> [Instructions for the task]
Retype the lines of the items beginning with the line that contains "### 3. Subject Enhancement" and continuing through the line that contains "- Provides comprehensive", with both of those lines included.

• • • • • • •

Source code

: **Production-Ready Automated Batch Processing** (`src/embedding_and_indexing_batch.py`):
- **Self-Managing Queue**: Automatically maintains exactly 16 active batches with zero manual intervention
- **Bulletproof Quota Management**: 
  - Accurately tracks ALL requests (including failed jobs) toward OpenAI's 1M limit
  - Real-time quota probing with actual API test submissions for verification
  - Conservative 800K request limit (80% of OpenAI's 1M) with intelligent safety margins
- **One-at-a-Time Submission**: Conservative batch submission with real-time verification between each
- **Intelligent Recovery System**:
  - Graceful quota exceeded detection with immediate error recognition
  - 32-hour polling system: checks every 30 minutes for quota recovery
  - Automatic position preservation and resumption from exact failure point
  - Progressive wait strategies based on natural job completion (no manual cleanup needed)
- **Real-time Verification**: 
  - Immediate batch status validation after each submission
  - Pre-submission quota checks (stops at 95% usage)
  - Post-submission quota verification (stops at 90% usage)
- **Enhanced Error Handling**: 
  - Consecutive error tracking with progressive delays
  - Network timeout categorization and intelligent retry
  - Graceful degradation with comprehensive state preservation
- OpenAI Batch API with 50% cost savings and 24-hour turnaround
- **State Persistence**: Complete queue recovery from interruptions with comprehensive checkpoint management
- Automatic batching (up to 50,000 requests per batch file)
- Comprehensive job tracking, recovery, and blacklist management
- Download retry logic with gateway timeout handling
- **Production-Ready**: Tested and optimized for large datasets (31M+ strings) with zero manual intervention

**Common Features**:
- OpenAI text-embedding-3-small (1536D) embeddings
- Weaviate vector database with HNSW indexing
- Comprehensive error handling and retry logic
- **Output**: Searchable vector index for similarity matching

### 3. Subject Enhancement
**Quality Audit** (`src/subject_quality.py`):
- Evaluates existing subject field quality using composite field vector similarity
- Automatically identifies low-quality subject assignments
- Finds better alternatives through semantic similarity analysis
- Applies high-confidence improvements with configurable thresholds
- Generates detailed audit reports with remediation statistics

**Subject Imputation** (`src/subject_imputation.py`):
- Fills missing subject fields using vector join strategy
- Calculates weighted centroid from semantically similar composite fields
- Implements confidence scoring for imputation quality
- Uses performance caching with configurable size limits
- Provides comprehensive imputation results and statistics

• • • • • • •

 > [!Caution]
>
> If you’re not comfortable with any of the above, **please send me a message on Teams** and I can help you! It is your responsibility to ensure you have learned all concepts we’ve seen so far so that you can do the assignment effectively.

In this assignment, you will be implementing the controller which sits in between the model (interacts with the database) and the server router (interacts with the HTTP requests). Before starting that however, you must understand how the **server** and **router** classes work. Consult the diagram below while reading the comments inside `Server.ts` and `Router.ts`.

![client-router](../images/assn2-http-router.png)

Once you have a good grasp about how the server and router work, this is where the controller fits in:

• • • • • • •

> [Answer to the problem]
### 3. Subject Enhancement
**Quality Audit** (`src/subject_quality.py`):
- Evaluates existing subject field quality using composite field vector similarity
- Automatically identifies low-quality subject assignments
- Finds better alternatives through semantic similarity analysis
- Applies high-confidence improvements with configurable thresholds
- Generates detailed audit reports with remediation statistics

**Subject Imputation** (`src/subject_imputation.py`):
- Fills missing subject fields using vector join strategy
- Calculates weighted centroid from semantically similar composite fields
- Implements confidence scoring for imputation quality
- Uses performance caching with configurable size limits
- Provides comprehensive imputation results and statistics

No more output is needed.